We have analysed the new tax cuts and how they will help people borrow more and pay off their home loan sooner!
Effect of Stage 3 Tax Cuts:
- Effective from 1 July.
- Reduces the 32.5% tax bracket to 30%.
- Increases the 37% tax bracket threshold from $120,000 to $135,000.
- Lowers the lowest tax bracket rate to 16% for those earning $18,000–$45,000.
- Increases the 45% threshold to $190,000 from $180,000.
?? Impact on Borrowing Capacity:
- Single Australians: Earning $120,000 a year. Current maximum borrowing capacity: $615,135. Increase in FY25: $27,062 (4.4%) based on a 6.28% interest rate.
- Married Couples with Two Dependents: Combined gross income: $280,000. Increase in borrowing capacity by $75,345. Reflecting a 5.64% increase from $1,334,871 to $1,410,217.
?? Reduction in Mortgage Term:
- For those earning $70,000: Savings of $1,429 yearly tax cut. Could reduce loan term by two to three years.
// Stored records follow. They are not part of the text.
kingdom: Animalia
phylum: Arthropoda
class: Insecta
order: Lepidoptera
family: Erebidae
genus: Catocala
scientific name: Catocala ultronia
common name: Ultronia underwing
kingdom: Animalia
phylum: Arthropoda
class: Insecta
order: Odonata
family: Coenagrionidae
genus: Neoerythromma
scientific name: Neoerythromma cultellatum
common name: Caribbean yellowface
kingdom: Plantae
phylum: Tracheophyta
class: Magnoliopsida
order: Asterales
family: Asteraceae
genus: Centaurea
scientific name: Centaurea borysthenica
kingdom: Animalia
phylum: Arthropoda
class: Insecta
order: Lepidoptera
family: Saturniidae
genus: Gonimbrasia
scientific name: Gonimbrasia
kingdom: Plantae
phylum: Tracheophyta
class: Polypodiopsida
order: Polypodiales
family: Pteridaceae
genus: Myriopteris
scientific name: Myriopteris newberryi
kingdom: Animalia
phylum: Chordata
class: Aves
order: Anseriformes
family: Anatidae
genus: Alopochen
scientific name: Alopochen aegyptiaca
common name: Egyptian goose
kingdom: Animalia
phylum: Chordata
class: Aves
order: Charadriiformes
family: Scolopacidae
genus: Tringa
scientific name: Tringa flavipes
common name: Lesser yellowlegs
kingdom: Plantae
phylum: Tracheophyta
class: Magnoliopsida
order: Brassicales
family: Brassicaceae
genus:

Interest saved: $75,350.
- For those earning $140,000: Loan savings increase up to $171,000. Could repay mortgage up to six years early.
Insights from Sebastian Watkins, COO of Aussie Home Loans:
?? Implications for Borrowers:
- Tax cuts may have “serious implications” for those just outside their ideal borrowing capacity.
- Provides a boost to potential purchasers struggling to save as property prices rise faster than wages.
- Use additional income from tax cuts to boost savings for a deposit.
- A healthier deposit means less borrowing needed, creating a win-win situation for those entering the market.
- The stage 3 tax cuts will increase borrowing capacity for many Australians.
- Potential to reduce mortgage terms significantly, saving borrowers money.
- Important for borrowers to utilize increased income for savings to enhance their home ownership goals.